My name’s Donald – I make and tell stories. I was a theatre technician for a few years before training as an actor and theatre maker between Rose Bruford College in London and ESAD de Murcia in Spain where I encountered experimental, collaborative, exciting approaches to theatre making. Since then I’ve been building on a series of roles in creative projects up to a point where I felt like I wanted to take a lead on something that was my own.
Hello I’m Grace! I’m originally from Reading and I first moved to Exeter to study English Literature at uni. I then moved to London to study acting at drama school, graduating just before the pandemic – great timing! At the start of 2021, I moved back to Exeter and joined the Futures Programme. Before then, my experience was mostly music based – producing gigs and community music projects for the choir I was in, as well as several acting projects during my time at drama school.
WHAT MADE YOU DECIDE TO APPLY TO THE PROGRAMME?
Donald: The Futures programme came into play, offering a network of support and creative development sessions that might be the guiding hand I needed to reach that point in my career where I could be confident leading an artistic project. It came at a similar time as when I was looking back at a note in one of my notebooks from when I was living in London – an idea for a story that simply said “2021: 60 years since Yuri Gagarin orbits Earth”. The Artists’ Programme seemed to be offering the time and support that might enable me to launch into that story.
Grace: The Producers Course offered me the perfect opportunity to connect with other South West based Creatives, as well as learning about a side of the Arts that was pretty new to me. I’ve always been really interested in business, and so Producing gave me the chance to combine that commercial aspect with my love of the Arts.
If I came with a spark, the Futures programme was the kindling. So if you have your own spark, maybe it’s worth giving the Futures programme a go.
What did it mean to you to be selected for the programme?
It meant the world! When I was at drama school, I was often discouraged from pursuing the things I was interested in, such as comedy. Then graduating straight into the pandemic – I felt a bit lost about what the right next step was. The Futures Programme gave me the opportunity to take control of my career, pursue the areas I was interested in and build connections with the people who would be able to help me do that.
What’s the number one thing you learned through the programme?
My favourite sessions are always the creative ones, but perhaps the most useful were sessions on the nuts and bolts of production development. Building a supportive team and devising an inventive story is a slightly different skillset to, for example, securing a funding application and I’ve discovered that I’m not the only artist who has been frustrated by the process.
The programme taught me so much, from how to apply for Arts Council funding to different leadership techniques. However, I think the most important thing I took from the programme was the confidence to trust myself and my instincts.
HOW DID YOU GO FROM PARTICIPATING IN FUTURES TO TAKING PART IN EXETER FRINGE FESTIVAL?
Donald: The Futures Programme is a rare scheme that allows you to discover what it is you’re making at the same time as the people supporting you to make it.
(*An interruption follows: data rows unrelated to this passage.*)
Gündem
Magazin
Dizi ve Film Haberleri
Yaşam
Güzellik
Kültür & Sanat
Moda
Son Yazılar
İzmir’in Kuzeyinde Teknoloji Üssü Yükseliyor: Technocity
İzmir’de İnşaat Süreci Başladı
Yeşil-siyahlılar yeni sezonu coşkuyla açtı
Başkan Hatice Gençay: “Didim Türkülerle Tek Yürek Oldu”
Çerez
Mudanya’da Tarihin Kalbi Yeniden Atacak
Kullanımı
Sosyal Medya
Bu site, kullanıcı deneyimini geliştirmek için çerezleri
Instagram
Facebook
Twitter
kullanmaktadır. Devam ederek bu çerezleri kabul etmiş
And by the time I was coming to the end of the programme I felt like I was in a position where I could articulate what I was doing and what I wanted to do with it next. This opened up the possibility for me to apply to a scheme like the Exeter Fringe R&D programme with Enos… the ideas behind the project were more concrete in my mind than they were a few months earlier.
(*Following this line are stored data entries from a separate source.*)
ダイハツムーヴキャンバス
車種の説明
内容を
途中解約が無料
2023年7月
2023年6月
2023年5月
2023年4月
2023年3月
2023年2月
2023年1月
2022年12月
Grace: During my final year at drama school, I had written a one woman show, Graceless, based on my relationship with my mum. I had always wanted to develop it and see how it would stand up at a fringe festival, but I’d kept putting it off. When I heard about the Exeter Fringe Housewarming event, I knew I couldn’t delay it any longer – this was the perfect opportunity to get the show up on its feet, and I’m so glad I applied! The fringe was such an incredible experience – everyone was so supportive, and it helped me rediscover my love of performing and making people laugh!
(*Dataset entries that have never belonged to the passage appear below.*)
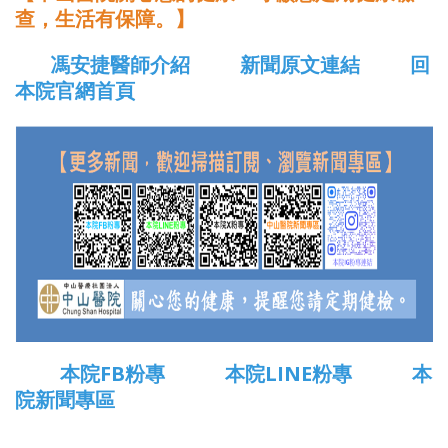
查，生活有保障。】
馮安捷醫師介紹
新聞原文連結
回
本院官網首頁
本院FB粉專
本院LINE粉專
本
院新聞專區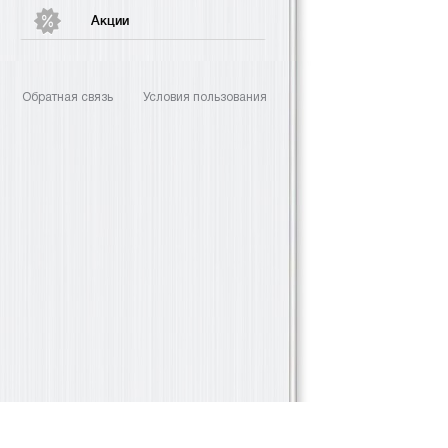
Акции
Обратная связь
Условия пользования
If you are considering applying – then go for it, you will have an incredible experience. The course has helped me find confidence, a sense of direction and some brilliant friends! Oh, and make sure you take lots of notes!
HOW ARE YOU LOOKING AT THE FUTURE NOW?
Donald: For me, it’s really useful to have people with their own perspective of how the project has grown and share a curiosity for seeing it continue… With the collaboration of these people I am putting in place a framework for the next phase of Enos’s development, working towards a première for the show. It’s round three of presenting a creative proposal for people to interrogate but I feel much more at ease and prepared for that process after the understanding I’ve gained through the Futures programme about how artists can make things happen. Like Enos’s real journey two-and-a-bit times around the Earth, I hope the story can land somewhere near where it began – in the South West.
Grace: Since being involved with both the Futures Programme and Exeter Fringe, I’m excited about my future career in the Arts. Firstly, I’m planning to develop Graceless further – my mum is offering me more content all the time! So, I’d like to include some more stories and then tour it to fringe festivals around the UK including Edinburgh. I’m also co-producing a fantastic new show ‘Period Dramas’ which is making its debut at Vaults Festival this February and finally, I’m hoping to continue the work that I’ve been doing with the community (young people especially), through the participation team at the Northcott.